## Task prompt
Copy the material below line for line, without changing anything.

>> Begin Source data

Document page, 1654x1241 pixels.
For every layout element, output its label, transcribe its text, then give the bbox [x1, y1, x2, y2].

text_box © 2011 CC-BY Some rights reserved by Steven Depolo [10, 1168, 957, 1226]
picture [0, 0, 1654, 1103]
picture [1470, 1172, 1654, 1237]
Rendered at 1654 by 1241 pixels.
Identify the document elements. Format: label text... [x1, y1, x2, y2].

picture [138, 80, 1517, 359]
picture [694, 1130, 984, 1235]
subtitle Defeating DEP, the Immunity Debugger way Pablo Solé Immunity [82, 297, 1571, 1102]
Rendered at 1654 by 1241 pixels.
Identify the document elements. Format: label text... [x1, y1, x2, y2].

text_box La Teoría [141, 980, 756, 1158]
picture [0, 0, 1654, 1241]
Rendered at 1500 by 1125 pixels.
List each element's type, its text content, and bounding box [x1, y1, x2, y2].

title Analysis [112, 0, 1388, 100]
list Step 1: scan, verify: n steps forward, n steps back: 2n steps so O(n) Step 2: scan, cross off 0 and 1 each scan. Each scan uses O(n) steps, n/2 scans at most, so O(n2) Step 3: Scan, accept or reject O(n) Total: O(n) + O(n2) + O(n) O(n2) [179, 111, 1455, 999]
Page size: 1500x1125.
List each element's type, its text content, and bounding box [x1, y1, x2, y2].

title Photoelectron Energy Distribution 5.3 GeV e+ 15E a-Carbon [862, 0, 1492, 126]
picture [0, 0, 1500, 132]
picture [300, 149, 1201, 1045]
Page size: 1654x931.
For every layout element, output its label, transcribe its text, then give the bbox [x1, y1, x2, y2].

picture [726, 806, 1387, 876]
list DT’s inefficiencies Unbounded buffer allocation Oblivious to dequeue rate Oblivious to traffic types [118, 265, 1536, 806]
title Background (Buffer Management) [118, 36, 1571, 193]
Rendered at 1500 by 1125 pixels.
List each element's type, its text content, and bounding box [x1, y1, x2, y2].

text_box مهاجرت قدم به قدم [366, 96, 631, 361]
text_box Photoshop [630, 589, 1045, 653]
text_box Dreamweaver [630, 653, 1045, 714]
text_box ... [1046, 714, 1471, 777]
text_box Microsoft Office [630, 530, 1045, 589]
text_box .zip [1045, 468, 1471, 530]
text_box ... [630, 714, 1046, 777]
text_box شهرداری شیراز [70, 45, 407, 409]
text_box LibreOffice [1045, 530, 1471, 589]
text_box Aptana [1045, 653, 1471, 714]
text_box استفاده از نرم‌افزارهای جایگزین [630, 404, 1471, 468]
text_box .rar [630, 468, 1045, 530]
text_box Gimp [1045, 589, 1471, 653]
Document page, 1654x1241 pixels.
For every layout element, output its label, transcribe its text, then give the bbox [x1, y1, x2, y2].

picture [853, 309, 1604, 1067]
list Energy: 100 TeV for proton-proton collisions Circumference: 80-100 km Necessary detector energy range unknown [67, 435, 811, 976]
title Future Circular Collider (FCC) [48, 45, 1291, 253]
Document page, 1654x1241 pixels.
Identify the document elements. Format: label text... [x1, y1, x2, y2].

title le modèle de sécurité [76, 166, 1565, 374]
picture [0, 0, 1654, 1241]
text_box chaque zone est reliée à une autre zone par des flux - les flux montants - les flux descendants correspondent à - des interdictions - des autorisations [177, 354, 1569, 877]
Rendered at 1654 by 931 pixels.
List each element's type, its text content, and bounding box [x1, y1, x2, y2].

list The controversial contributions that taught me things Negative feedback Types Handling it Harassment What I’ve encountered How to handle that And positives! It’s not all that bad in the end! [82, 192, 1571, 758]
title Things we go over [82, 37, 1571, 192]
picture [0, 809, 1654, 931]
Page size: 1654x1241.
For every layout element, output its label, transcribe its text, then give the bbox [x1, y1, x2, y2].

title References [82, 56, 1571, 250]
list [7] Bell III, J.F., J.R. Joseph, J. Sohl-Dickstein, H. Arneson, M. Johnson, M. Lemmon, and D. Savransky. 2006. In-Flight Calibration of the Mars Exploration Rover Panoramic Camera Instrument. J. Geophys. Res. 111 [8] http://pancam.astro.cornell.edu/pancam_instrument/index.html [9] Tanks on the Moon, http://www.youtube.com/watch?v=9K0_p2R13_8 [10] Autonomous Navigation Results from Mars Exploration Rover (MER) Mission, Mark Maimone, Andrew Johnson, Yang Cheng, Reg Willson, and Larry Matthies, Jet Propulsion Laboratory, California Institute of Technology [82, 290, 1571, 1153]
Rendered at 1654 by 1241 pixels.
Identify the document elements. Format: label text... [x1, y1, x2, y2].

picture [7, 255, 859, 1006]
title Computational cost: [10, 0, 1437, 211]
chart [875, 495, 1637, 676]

>> End Source data

## The output
Document page, 1654x1241 pixels.
For every layout element, output its label, transcribe its text, then give the bbox [x1, y1, x2, y2].

text_box © 2011 CC-BY Some rights reserved by Steven Depolo [10, 1168, 957, 1226]
picture [0, 0, 1654, 1103]
picture [1470, 1172, 1654, 1237]
Rendered at 1654 by 1241 pixels.
Identify the document elements. Format: label text... [x1, y1, x2, y2].

picture [138, 80, 1517, 359]
picture [694, 1130, 984, 1235]
subtitle Defeating DEP, the Immunity Debugger way Pablo Solé Immunity [82, 297, 1571, 1102]
Rendered at 1654 by 1241 pixels.
Identify the document elements. Format: label text... [x1, y1, x2, y2].

text_box La Teoría [141, 980, 756, 1158]
picture [0, 0, 1654, 1241]
Rendered at 1500 by 1125 pixels.
List each element's type, its text content, and bounding box [x1, y1, x2, y2].

title Analysis [112, 0, 1388, 100]
list Step 1: scan, verify: n steps forward, n steps back: 2n steps so O(n) Step 2: scan, cross off 0 and 1 each scan. Each scan uses O(n) steps, n/2 scans at most, so O(n2) Step 3: Scan, accept or reject O(n) Total: O(n) + O(n2) + O(n) O(n2) [179, 111, 1455, 999]
Page size: 1500x1125.
List each element's type, its text content, and bounding box [x1, y1, x2, y2].

title Photoelectron Energy Distribution 5.3 GeV e+ 15E a-Carbon [862, 0, 1492, 126]
picture [0, 0, 1500, 132]
picture [300, 149, 1201, 1045]
Page size: 1654x931.
For every layout element, output its label, transcribe its text, then give the bbox [x1, y1, x2, y2].

picture [726, 806, 1387, 876]
list DT’s inefficiencies Unbounded buffer allocation Oblivious to dequeue rate Oblivious to traffic types [118, 265, 1536, 806]
title Background (Buffer Management) [118, 36, 1571, 193]
Rendered at 1500 by 1125 pixels.
List each element's type, its text content, and bounding box [x1, y1, x2, y2].

text_box مهاجرت قدم به قدم [366, 96, 631, 361]
text_box Photoshop [630, 589, 1045, 653]
text_box Dreamweaver [630, 653, 1045, 714]
text_box ... [1046, 714, 1471, 777]
text_box Microsoft Office [630, 530, 1045, 589]
text_box .zip [1045, 468, 1471, 530]
text_box ... [630, 714, 1046, 777]
text_box شهرداری شیراز [70, 45, 407, 409]
text_box LibreOffice [1045, 530, 1471, 589]
text_box Aptana [1045, 653, 1471, 714]
text_box استفاده از نرم‌افزارهای جایگزین [630, 404, 1471, 468]
text_box .rar [630, 468, 1045, 530]
text_box Gimp [1045, 589, 1471, 653]
Document page, 1654x1241 pixels.
For every layout element, output its label, transcribe its text, then give the bbox [x1, y1, x2, y2].

picture [853, 309, 1604, 1067]
list Energy: 100 TeV for proton-proton collisions Circumference: 80-100 km Necessary detector energy range unknown [67, 435, 811, 976]
title Future Circular Collider (FCC) [48, 45, 1291, 253]
Document page, 1654x1241 pixels.
Identify the document elements. Format: label text... [x1, y1, x2, y2].

title le modèle de sécurité [76, 166, 1565, 374]
picture [0, 0, 1654, 1241]
text_box chaque zone est reliée à une autre zone par des flux - les flux montants - les flux descendants correspondent à - des interdictions - des autorisations [177, 354, 1569, 877]
Rendered at 1654 by 931 pixels.
List each element's type, its text content, and bounding box [x1, y1, x2, y2].

list The controversial contributions that taught me things Negative feedback Types Handling it Harassment What I’ve encountered How to handle that And positives! It’s not all that bad in the end! [82, 192, 1571, 758]
title Things we go over [82, 37, 1571, 192]
picture [0, 809, 1654, 931]
Page size: 1654x1241.
For every layout element, output its label, transcribe its text, then give the bbox [x1, y1, x2, y2].

title References [82, 56, 1571, 250]
list [7] Bell III, J.F., J.R. Joseph, J. Sohl-Dickstein, H. Arneson, M. Johnson, M. Lemmon, and D. Savransky. 2006. In-Flight Calibration of the Mars Exploration Rover Panoramic Camera Instrument. J. Geophys. Res. 111 [8] http://pancam.astro.cornell.edu/pancam_instrument/index.html [9] Tanks on the Moon, http://www.youtube.com/watch?v=9K0_p2R13_8 [10] Autonomous Navigation Results from Mars Exploration Rover (MER) Mission, Mark Maimone, Andrew Johnson, Yang Cheng, Reg Willson, and Larry Matthies, Jet Propulsion Laboratory, California Institute of Technology [82, 290, 1571, 1153]
Rendered at 1654 by 1241 pixels.
Identify the document elements. Format: label text... [x1, y1, x2, y2].

picture [7, 255, 859, 1006]
title Computational cost: [10, 0, 1437, 211]
chart [875, 495, 1637, 676]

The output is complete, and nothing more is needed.